Ukraine: Russia killed and injured more than 500 people in Bakhmut in one day
More than 500 Russian soldiers were killed or wounded in fighting in the eastern Ukrainian city of Bakhmut in the last 24 hours, a Ukrainian military spokesman said on Saturday. Pro-Moscow forces have been fighting for months to capture Bakhmut in the eastern Donbas region. Both sides have acknowledged that the losses have been extensive, and exact figures are difficult to verify.
Li Qiang becomes China’s prime minister, tasked with reviving economy
Former Shanghai party chief Li Qiang became China’s premier on Saturday, the country’s No. 2 job, appointing a close ally of President Xi Jinping to revive an economy battered by three years of COVID-19 containment measures. Mr Li, 63, who is widely seen as pragmatic and pro-business, faces the daunting task of propping up China’s uneven recovery amid global headwinds and weak consumer and private sector confidence.
Mount Merapi in Indonesia erupts, spewing hot clouds
Indonesia’s Mount Merapi erupted on Saturday, spewing a cloud of heat up to seven kilometers long, the country’s disaster management agency said in a statement. The volcano in Indonesia’s Yogyakarta Special Region erupted at around 12:00 noon local time (0500 GMT) and a 1.5-kilometer lava flow was observed, local authorities said.
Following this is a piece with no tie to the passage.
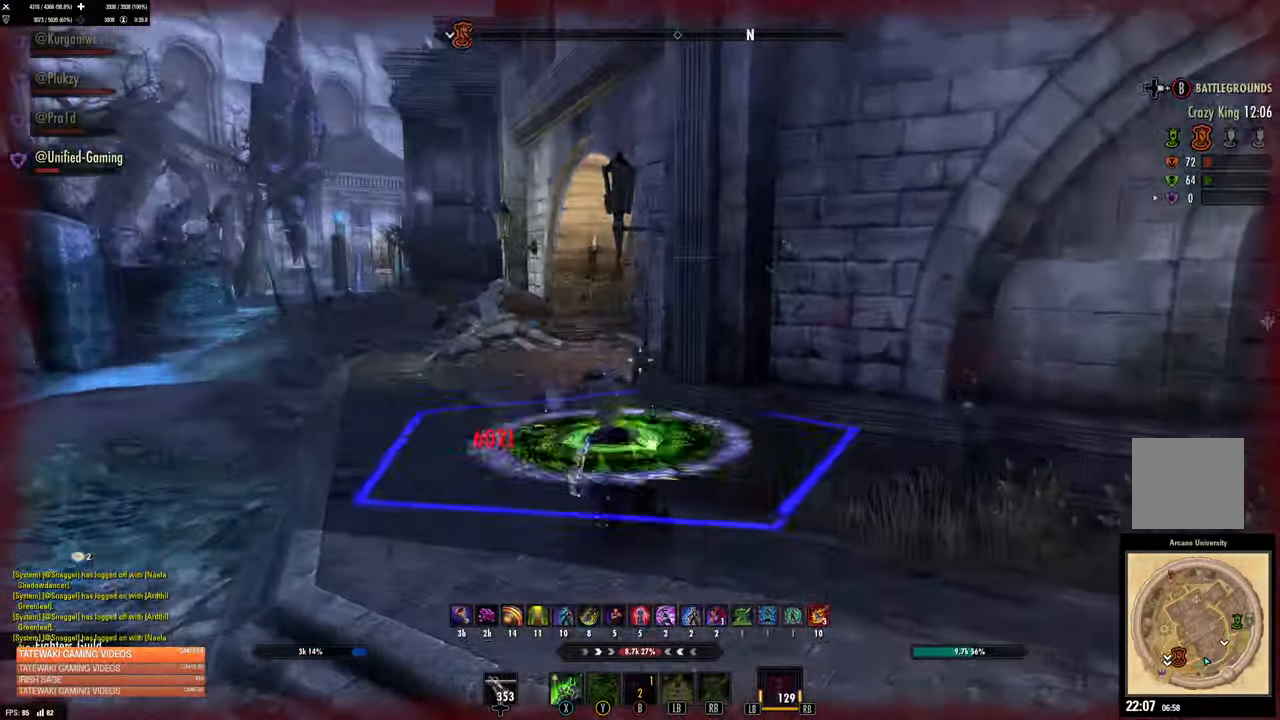
{"dt_ms": 500, "buttons": [], "left_stick": "up-left", "right_stick": "right", "events": [[367, "right_stick", "right"]]}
More than 1,300 migrants disembark in Italy after multiple rescues
More than 1,300 migrants have been rescued in three separate operations near Italy’s southern tip, the coast guard said on Saturday, two weeks after at least 74 people died when their boat ran aground near the coast. The rising numbers of migrants have put pressure on Italy’s conservative government, which took office last October promising to reduce immigration, but this year has seen a sharp rise in migrants from North Africa and Turkey.
Russian Orthodox leader calls against expulsion of churches from Kiev
Russian Orthodox Church leader Patriarch Kirill on Saturday asked Pope Francis and other religious leaders to persuade Ukraine to end a crackdown on a church branch historically allied with Russia. Kiev on Friday ordered the Ukrainian Orthodox Church (UOC) to leave the monastery complex where it is housed, the latest move against a sect the government says is pro-Russian and is collaborating with Moscow.
French Senate votes for Macron’s pension plan despite fresh protests
The French Senate approved President Emmanuel Macron’s unpopular pension reform plan late Saturday after a seventh day of demonstrations that were not as large as authorities had expected. 195 members of the upper house of France’s parliament voted in favor of the text, whose main measure is to raise the retirement age by two years to 64, while 112 voted against it.
Canadian immigration: Why documenting asylum seekers crossing the US border
Bookseller Zulema Diaz fled her native Peru after being kidnapped, beaten and robbed in hopes of finding safety in the United States. Instead, she said she experienced homelessness and sexual harassment in her informal job as a hospital cleaning staff.So when Diaz, 46, heard that New York City was handing out free bus tickets, she said she hopped on a bus bound for Plattsburgh, a small town near the Canadian border, and took a taxi to Wroxham Road of irregular intersections entering Canada and submitting an asylum application
In Peru’s Andes, protest deaths scar deeper as families seek justice
In a small bedroom in a tin-roofed house in the southern Peruvian city of Juliaca, Asunta Jumpiri holds the torn red and black sweatshirt of her 15-year-old son, surrounded by six framed photos, his dark eyes staring at her . Room. She was wearing it when her son Brayan was shot in the back of the head on Jan. 9, the deadliest violence in Peru in more than 20 years, leaving deep scars in the country’s southern Andes.
(This story was not edited by Devdiscourse staff and was automatically generated from a syndicate feed.)